Он чуть призадумался, прищурившись.

– Кажется, я понимаю, – сказал он, кивнув, и снова улыбнулся.

Я улыбнулась ему в ответ, а позже серьёзно добавила:

– Если дело с Ленни дойдёт до учителей и директора, то тебя будут отчитывать и впаривать, что драться – это в любом случае нехорошо. Но я тебе вот что скажу: если хоть кто-то станет задевать тебя лично и ты не сможешь решить это миром, то дерись. Потому что, когда люди не понимают слов, им надо показать свою силу. Они должны понять, что не могут безнаказанно тебя унижать.

– А ты когда-нибудь с кем-нибудь дралась? – его глаза тут же загорелись.

– Приходилось, – призналась я нехотя, – не сказать, что я этим слишком горжусь. Однако я и не жалею.

– Как же много мне придётся драться, – сделал он вывод, говоря скорее самому себе.

– Я полагаю, что всю жизнь.

44

Я точно не помню, в какой день это произошло, но видимые изменения я заметила в феврале. Брэндон Реднер и Дороти Пай, похоже, расстались. То ли из-за этого, то ли ещё по каким-то неизвестным мне причинам Брэндон стал сам не свой. Он по-прежнему посещал занятия, играл в команде и присутствовал на всех собраниях школьного совета. Но теперь в нём появились рассеянность, забывчивость, иногда и вспыльчивость. Он мог не говорить весь урок, хотя обычно толкал весьма убедительные речи. Думаю, никто особо не заметил этих изменений, да и я, честно говоря, сперва не придала им значения.

Пристальное внимание я обратила на Реднера, когда, направляясь к выходу, после работы в библиотеке (срок моего наказания за неподобающий вид до сих пор не истёк), увидела одну сцену. Её главными и единственными участниками были Брэндон и Дороти. Я не слышала, что они говорили. Но сразу поняла, что что-то не так. Он подошёл к ней, попытавшись начать разговор. Она тут же развернулась, чтобы уйти. Он схватил её за предплечье и, не поворачивая к себе лицом, что-то с минуту шептал ей на ухо. В коридоре в тот момент никого, кроме меня, не оказалось, так что никто не мог обвинить его в нарушении правил.

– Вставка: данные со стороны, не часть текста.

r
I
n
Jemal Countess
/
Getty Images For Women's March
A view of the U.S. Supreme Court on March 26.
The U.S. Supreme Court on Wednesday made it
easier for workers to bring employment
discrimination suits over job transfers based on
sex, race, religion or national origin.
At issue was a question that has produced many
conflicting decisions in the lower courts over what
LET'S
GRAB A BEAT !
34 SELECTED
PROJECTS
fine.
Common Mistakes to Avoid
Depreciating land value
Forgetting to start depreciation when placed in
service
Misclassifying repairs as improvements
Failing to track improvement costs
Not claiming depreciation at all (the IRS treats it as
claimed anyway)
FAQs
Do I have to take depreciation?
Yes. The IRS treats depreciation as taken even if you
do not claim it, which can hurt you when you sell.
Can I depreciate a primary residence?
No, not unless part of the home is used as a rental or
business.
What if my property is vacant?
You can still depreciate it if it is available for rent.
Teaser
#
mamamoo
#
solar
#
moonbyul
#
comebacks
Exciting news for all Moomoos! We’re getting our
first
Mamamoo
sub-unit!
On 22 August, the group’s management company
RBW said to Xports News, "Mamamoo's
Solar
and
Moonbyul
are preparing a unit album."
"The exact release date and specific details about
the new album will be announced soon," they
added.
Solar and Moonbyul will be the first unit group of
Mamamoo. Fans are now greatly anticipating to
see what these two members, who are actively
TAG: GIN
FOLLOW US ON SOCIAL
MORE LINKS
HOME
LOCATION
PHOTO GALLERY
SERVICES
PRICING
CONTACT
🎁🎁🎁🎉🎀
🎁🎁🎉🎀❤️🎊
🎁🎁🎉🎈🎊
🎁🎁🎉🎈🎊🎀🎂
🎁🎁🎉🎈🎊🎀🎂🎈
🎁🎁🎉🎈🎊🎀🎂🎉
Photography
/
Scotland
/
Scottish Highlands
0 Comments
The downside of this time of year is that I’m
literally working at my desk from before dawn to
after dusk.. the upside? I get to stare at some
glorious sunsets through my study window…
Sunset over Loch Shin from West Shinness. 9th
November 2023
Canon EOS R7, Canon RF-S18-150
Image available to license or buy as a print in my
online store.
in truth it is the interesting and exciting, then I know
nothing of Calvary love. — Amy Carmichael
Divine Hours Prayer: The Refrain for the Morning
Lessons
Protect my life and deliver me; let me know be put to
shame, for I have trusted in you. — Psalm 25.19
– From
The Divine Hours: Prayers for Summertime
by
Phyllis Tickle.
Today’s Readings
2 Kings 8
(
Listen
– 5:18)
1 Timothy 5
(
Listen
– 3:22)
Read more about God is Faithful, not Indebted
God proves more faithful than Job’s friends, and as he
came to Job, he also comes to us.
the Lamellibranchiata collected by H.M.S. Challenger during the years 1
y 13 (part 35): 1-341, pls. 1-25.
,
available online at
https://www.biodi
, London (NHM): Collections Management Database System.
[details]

В итоге Дороти повернулась к нему, и они общались ещё некоторое время. Последняя реплика Реднера заставила её расплакаться. Отвернувшись, Дороти быстро удалилась в свет коридора. Брэндон не побежал за ней. Лишь стоял, глядя ей вслед, а потом, облокотившись о ближайшую стену спиной, скатился по ней на пол.

Исходя из твоих слов и слов многих других учеников, я знала, что они дружили и встречались почти всю жизнь. Они бы не поссорились из-за ерунды. Судя по всему, Дороти узнала что-то такое, с чем не смогла смириться.

– Брэндон? – тихо позвала я, когда подошла к нему.

Он не отвечал пару минут, зарывшись лицом в ладони.

– Что ты хочешь, Вёрстайл? – спросил он, убрав руки и тяжело вздохнув. Его лицо покраснело.

– Что с тобой такое? Вы с Дороти поссорились? – я и так это знала, но не хотела, чтобы он понял, что я подсматривала.

Он молчал, глядя вперед.

– Я не говорила ей ничего, – плевать я хотела на то, что чувствует Дороти. Но я не могла позволить ему открыть твою тайну. А если бы Реднер решил, что именно я стала причиной разлада с Дороти, то так бы и случилось.

– Я знаю, – только и ответил он. – Не переживай, твой Арго не пострадает.

Я сделала вид, что проигнорировала эту реплику, хотя это было облегчением.

– Ты в последнее время сам не свой.

– Откуда ты знаешь, какой я? – он поднял на меня карие, почти черные глаза.

– Это всё из-за Дороти?

– Не произноси… её имени, – отчеканил он строго.

Я присела рядом с ним, ничего не говоря.

– Тебе необязательно сидеть здесь, на этом холодном полу рядом со мной, – почти прорычал он.

Я внимательно посмотрела на него и поняла, что впервые не испытывала отвращения, находясь рядом с ним. В тот момент в нём проявилось что-то настоящее, то, что он скрывал от всех. На миг мне показалось, что в нём есть что-то хорошее, пусть оно и запрятано слишком глубоко. Вероятно, именно поэтому никто не мог это отыскать, потому что сначала пришлось бы пробраться через кучу дерьма.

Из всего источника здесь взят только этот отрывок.